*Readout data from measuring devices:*
┄┄┄┄┄┄┄┄┄┄
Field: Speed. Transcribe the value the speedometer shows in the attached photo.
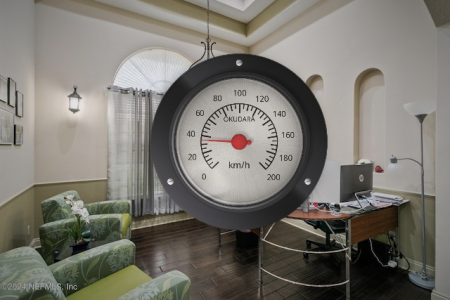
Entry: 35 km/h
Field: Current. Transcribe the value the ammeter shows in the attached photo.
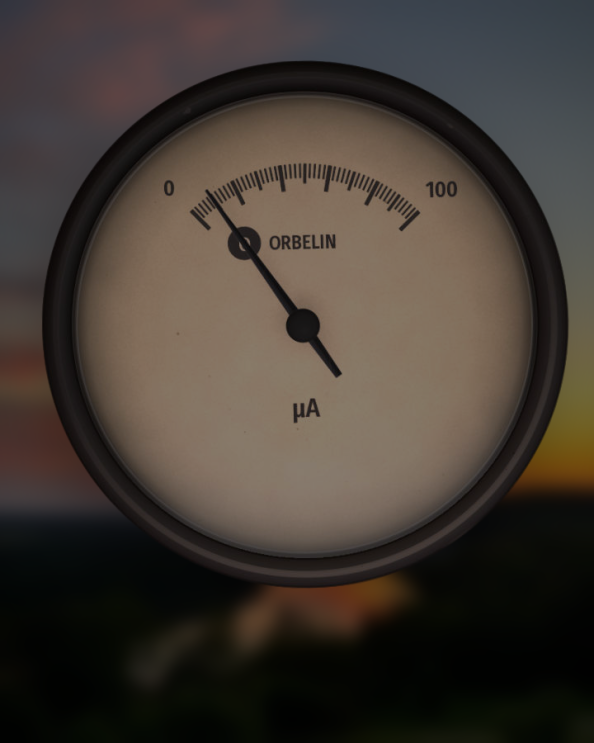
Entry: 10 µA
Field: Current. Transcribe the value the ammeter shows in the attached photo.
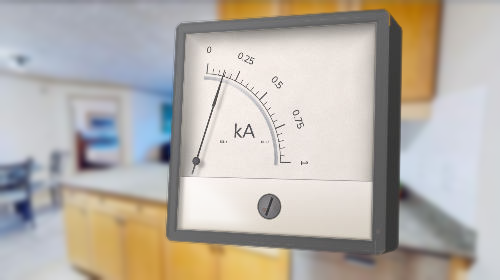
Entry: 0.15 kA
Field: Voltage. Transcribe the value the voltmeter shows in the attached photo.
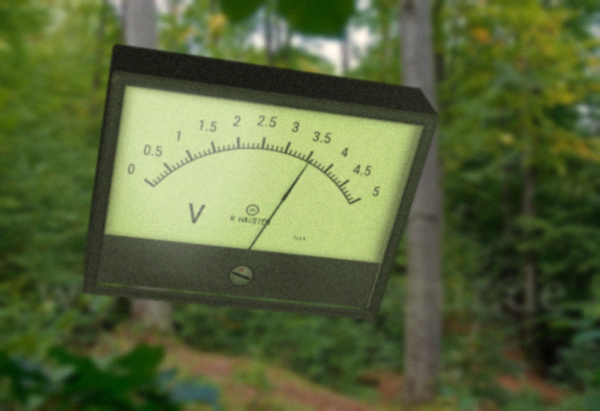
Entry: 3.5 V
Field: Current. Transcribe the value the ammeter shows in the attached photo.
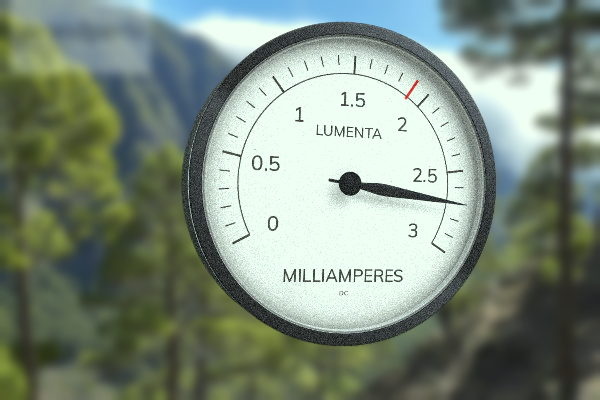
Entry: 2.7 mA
┄┄┄┄┄┄┄┄┄┄
*Exercise description:* Copy the records word for word, from the line holding "Field: Voltage. Transcribe" through the end of the records, including that first line. Leave the pictures out of your copy.

*Written response:*
Field: Voltage. Transcribe the value the voltmeter shows in the attached photo.
Entry: 3.5 V
Field: Current. Transcribe the value the ammeter shows in the attached photo.
Entry: 2.7 mA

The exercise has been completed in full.